◆ TASKS FOR THIS EXERCISE:
1: In the account of the visit to Schutes Hut, what had Alex Schute been on the Big Hill Farm?
2: Condense the paragraph beginning "We had lunch while reading" in the account of the visit to Schutes Hut into a short bulleted list that keeps its main facts.
3: Return the passage of the account of the visit to Schutes Hut starting at "Alex Schute, who" and ending at "taken the time.".

◆ DOCUMENT SECTION:
=== Section Start ===
There was an abundance of flax, cabbage trees, kowhai and fruit-bearing broadleaf. It was a microclimate that resounded to the song of bellbirds, while around us the tops were covered in cloud we arrived at Schutes Hut in humid and sunny conditions.

Alex Schute, who the hut is named after, had been a rabbiter on the Big Hill Farm that now acted as a natural native plant nursery. When we arrived the meadow surrounding the hut was littered with the rotting carcasses of the giant pines he’d planted many years before.

We had lunch while reading from one of the best hut books we’ve ever come across. Going back to 1985 it encourages visitors to have their say. It’s full of verbal meanderings and a rich history of life in the northern Ruahine Ranges. In the cover it mentions the previous hut book still being in the hut. There was no sign of it. Hopefully it’s tucked safely away in a museum somewhere.

Schute’s Hut

We left a valley that we could easily have set up camp in for a few days. We would’ve woken to a real dawn chorus of we’d taken the time.
=== Section End ===
◆ DATA UNDER STUDY:
=== Section Start ===
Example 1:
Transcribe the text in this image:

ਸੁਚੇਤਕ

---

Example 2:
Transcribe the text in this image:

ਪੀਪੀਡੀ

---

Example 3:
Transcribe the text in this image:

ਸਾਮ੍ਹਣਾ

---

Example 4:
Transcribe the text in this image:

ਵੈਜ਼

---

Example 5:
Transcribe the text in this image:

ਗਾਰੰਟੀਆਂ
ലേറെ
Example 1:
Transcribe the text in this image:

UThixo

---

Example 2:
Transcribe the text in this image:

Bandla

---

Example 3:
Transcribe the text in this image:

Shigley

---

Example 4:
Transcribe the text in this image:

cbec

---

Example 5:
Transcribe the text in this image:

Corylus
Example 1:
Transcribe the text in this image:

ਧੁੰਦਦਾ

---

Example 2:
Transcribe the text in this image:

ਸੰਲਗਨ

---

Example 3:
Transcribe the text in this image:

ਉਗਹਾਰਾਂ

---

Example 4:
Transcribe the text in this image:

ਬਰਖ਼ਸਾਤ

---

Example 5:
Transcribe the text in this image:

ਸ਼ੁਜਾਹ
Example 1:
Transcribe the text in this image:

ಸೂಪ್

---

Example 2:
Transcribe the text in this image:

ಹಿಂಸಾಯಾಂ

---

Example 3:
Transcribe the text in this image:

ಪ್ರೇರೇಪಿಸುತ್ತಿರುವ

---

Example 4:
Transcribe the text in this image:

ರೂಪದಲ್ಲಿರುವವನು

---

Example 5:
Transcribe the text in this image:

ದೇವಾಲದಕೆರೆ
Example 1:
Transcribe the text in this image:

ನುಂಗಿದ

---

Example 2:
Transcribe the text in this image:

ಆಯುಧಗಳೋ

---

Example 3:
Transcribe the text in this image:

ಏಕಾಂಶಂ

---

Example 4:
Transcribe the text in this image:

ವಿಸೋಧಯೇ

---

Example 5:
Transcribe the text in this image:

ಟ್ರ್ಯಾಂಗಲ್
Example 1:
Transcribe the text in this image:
=== Section End ===
◆ ANSWERS PROVIDED:
1: He had been a rabbiter on the Big Hill Farm.

2:
- Lunch was eaten while reading one of the best hut books the visitors had come across.
- The book dates back to 1985 and encourages visitors to have their say.
- It is full of verbal meanderings and a rich history of life in the northern Ruahine Ranges.
- Its cover mentions that the previous hut book is still in the hut, but there was no sign of it.
- The hope is that the earlier book is tucked safely away in a museum somewhere.

3:
Alex Schute, who the hut is named after, had been a rabbiter on the Big Hill Farm that now acted as a natural native plant nursery. When we arrived the meadow surrounding the hut was littered with the rotting carcasses of the giant pines he’d planted many years before.

We had lunch while reading from one of the best hut books we’ve ever come across. Going back to 1985 it encourages visitors to have their say. It’s full of verbal meanderings and a rich history of life in the northern Ruahine Ranges. In the cover it mentions the previous hut book still being in the hut. There was no sign of it. Hopefully it’s tucked safely away in a museum somewhere.

Schute’s Hut

We left a valley that we could easily have set up camp in for a few days. We would’ve woken to a real dawn chorus of we’d taken the time.